Verschlafen blickte er auf den Wecker, der schon einige Dellen hatte.
Sein Pech, wenn er mich morgens um 8 Wecken will!, dachte Magnus genervt.
Seine Laune änderte sich jedoch schlagartig, als er den leicht bitteren Geruch nach Kaffee wahrnahm.
Unwillkürlich musste er grinsen.
Alec, dachte er nur.
Schattenjäger hatten morgens wohl nie etwas anderes vor, als Dämonen zu jagen oder Schattenweltern die Regeln zu erklären. Und Magnus kannte die Regeln des Abkommens. Er war schließlich live dabei gewesen.
Damals hatte er das erste Mal mit Camille Belcourt gesprochen, doch darüber wollte er lieber nicht nachdenken.
Nun war Alec da. Sein Alec.

Er pflückte Miau Tse-Tung von seiner Decke, worüber dieser jedoch nicht sehr erfreut schien.
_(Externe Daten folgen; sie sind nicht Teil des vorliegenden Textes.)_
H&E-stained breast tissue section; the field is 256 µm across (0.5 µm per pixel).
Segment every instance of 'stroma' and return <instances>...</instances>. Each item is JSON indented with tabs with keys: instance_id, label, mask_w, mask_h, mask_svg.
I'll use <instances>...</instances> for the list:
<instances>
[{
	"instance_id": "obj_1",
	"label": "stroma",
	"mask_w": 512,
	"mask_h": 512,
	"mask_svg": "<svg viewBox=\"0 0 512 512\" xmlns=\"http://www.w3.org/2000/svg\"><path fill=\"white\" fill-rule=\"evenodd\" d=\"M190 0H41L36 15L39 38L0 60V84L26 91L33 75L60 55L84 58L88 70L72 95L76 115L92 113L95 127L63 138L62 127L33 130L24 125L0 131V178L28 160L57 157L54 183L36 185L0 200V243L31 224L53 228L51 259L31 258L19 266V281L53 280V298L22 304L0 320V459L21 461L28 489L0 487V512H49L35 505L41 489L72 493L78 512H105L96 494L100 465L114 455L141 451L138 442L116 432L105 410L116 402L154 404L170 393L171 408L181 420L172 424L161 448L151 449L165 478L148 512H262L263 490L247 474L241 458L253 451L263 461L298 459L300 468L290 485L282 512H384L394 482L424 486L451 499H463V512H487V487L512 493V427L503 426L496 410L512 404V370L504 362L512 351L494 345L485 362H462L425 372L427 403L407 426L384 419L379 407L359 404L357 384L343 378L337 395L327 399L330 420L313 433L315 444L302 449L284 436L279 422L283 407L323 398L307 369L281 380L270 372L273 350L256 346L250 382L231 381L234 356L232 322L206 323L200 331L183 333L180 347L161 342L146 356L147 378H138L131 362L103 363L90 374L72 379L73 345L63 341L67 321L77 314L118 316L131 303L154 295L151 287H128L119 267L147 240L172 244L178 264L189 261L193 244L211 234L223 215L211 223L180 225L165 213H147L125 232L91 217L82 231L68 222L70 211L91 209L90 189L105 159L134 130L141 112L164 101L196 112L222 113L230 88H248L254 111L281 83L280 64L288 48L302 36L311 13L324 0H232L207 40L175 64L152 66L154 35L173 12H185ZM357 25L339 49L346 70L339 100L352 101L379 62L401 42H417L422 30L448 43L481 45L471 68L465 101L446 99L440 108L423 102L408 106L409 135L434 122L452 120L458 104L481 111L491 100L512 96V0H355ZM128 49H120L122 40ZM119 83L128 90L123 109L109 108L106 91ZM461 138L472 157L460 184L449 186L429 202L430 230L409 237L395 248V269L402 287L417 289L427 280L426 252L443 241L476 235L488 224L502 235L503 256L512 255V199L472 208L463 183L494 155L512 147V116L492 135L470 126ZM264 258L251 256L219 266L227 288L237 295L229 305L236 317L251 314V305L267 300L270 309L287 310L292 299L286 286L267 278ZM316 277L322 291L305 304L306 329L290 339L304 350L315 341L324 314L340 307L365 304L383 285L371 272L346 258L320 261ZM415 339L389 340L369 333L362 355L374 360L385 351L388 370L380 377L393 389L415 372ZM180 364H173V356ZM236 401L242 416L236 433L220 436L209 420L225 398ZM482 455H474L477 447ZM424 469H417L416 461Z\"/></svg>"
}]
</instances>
Die Katzenaugen, dieselben wie Magnus' auch, blickten ihn einen Sekundenbruchteil vorwürflich an, bis die Katze mit einem Maunzen in Richtung Tür verschwand.
Und Magnus hätte schwören können, dass der Maunzer etwas wie "Alec ist eh netter, als du!" geheißen hatte.
Durch den Gedanken an Alec fasste Magnus erneut den Willen und rollte sich aus dem Bett - was keine gute Idee war, da er mit der Nase auf dem harten Parkett gelandet war und er seinen kleinen Zeh am Bettpfosten gestoßen hatte.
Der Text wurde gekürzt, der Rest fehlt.